_Your task_.
Drop the pictures, then extract the listing word for word.

────

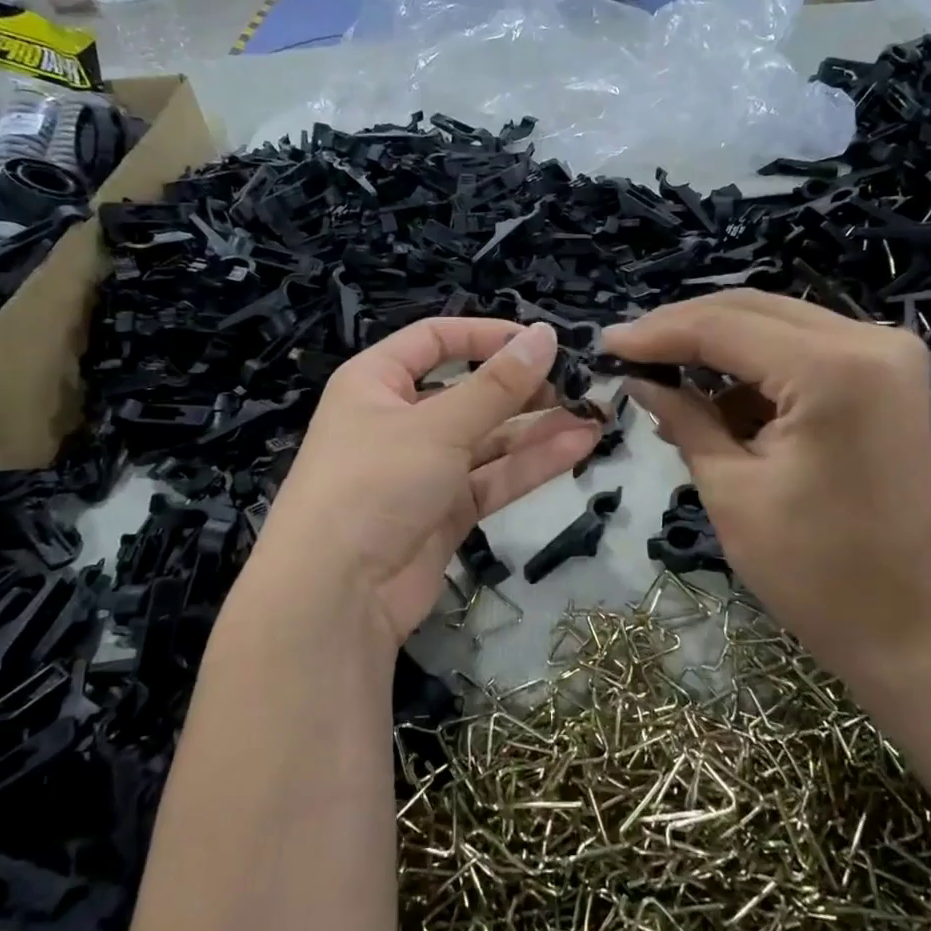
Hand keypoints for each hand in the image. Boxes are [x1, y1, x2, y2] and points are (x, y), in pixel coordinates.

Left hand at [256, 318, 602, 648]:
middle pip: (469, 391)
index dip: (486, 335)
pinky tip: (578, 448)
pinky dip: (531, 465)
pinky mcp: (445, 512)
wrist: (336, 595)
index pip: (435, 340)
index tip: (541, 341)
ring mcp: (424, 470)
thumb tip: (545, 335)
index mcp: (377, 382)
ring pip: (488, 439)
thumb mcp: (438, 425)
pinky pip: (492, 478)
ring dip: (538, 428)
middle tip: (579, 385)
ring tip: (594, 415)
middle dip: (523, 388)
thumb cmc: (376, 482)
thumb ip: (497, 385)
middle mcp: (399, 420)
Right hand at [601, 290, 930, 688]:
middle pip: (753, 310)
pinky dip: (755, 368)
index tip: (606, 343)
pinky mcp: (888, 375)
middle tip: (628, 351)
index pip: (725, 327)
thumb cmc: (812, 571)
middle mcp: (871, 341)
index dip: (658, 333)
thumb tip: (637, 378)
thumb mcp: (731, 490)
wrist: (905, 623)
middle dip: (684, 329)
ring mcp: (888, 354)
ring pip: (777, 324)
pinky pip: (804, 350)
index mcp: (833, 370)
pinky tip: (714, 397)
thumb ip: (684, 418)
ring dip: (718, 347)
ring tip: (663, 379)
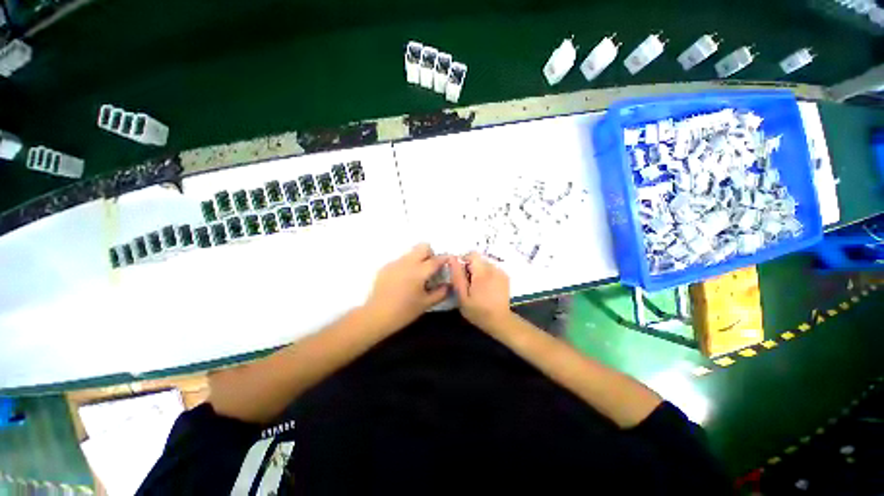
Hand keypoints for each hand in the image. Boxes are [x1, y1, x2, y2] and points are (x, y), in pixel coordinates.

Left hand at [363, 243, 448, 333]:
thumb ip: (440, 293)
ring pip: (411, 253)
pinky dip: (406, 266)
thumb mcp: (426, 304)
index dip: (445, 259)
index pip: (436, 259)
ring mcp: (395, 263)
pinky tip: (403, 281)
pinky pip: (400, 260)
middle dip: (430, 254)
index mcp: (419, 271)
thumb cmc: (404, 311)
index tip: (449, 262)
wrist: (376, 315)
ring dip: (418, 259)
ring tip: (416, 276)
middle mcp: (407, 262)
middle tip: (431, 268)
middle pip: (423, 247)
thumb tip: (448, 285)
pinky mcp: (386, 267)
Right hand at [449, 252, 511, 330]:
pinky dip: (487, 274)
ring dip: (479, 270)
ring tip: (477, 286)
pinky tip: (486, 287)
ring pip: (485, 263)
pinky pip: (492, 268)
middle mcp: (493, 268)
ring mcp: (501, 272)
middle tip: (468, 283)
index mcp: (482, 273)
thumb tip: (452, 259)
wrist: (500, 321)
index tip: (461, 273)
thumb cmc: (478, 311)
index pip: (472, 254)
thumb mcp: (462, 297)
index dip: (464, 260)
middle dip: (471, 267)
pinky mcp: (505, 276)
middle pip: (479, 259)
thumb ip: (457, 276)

────

_Written answer_.
Hand keypoints for each hand in the image. Boxes are [x1, y1, x2, y2] and points are (x, y), in pixel coordinates.

Left hand at [256, 318, 602, 648]:
middle pip: (469, 391)
index dip: (486, 335)
pinky tip: (578, 448)
pinky dip: (531, 465)
pinky mcp: (445, 512)
wrist: (336, 595)
index pip: (435, 340)
index tip: (541, 341)
ring mcp: (424, 470)
thumb tip: (545, 335)
index mcp: (377, 382)
ring pip: (488, 439)
thumb mcp: (438, 425)
pinky pip: (492, 478)
ring dip: (538, 428)
middle tip: (579, 385)
ring tip: (594, 415)
middle dip: (523, 388)
thumb cmc: (376, 482)
thumb ip: (497, 385)
middle mcp: (399, 420)
Right hand at [601, 290, 930, 688]:
middle pip: (753, 310)
pinky dip: (755, 368)
index tip: (606, 343)
pinky mcp: (888, 375)
middle tip: (628, 351)
index pip: (725, 327)
thumb cmc: (812, 571)
middle mcp: (871, 341)
index dip: (658, 333)
thumb tip: (637, 378)
thumb mcp: (731, 490)
wrist: (905, 623)
middle dip: (684, 329)
ring mcp: (888, 354)
ring pip: (777, 324)
pinky pip: (804, 350)
index mcp: (833, 370)
pinky tip: (714, 397)
thumb ip: (684, 418)
ring dip: (718, 347)
ring tip: (663, 379)
Hand keypoints for each hand in the image. Boxes are [x1, y1, x2, y2] and points are (x, y), in pixel coordinates.

Left hand at [363, 243, 448, 333]:
thumb ip: (440, 293)
ring pip: (411, 253)
pinky dip: (406, 266)
thumb mcp: (426, 304)
index dip: (445, 259)
index pip: (436, 259)
ring mcp: (395, 263)
pinky tip: (403, 281)
pinky pip: (400, 260)
middle dip: (430, 254)
index mcp: (419, 271)
thumb cmc: (404, 311)
index tip: (449, 262)
wrist: (376, 315)
ring dip: (418, 259)
ring tip: (416, 276)
middle mcp: (407, 262)
middle tip: (431, 268)
middle pip: (423, 247)
thumb tip: (448, 285)
pinky mcp: (386, 267)
Right hand at [449, 252, 511, 330]:
pinky dip: (487, 274)
ring dip: (479, 270)
ring tip: (477, 286)
pinky tip: (486, 287)
ring pip: (485, 263)
pinky pip: (492, 268)
middle mcp: (493, 268)
ring mcp: (501, 272)
middle tip: (468, 283)
index mcp: (482, 273)
thumb tip: (452, 259)
wrist: (500, 321)
index tip: (461, 273)
thumb cmc: (478, 311)
index pip: (472, 254)
thumb mcp: (462, 297)
index dip: (464, 260)
middle dip: (471, 267)
pinky mcp: (505, 276)
middle pip: (479, 259)
thumb ip: (457, 276)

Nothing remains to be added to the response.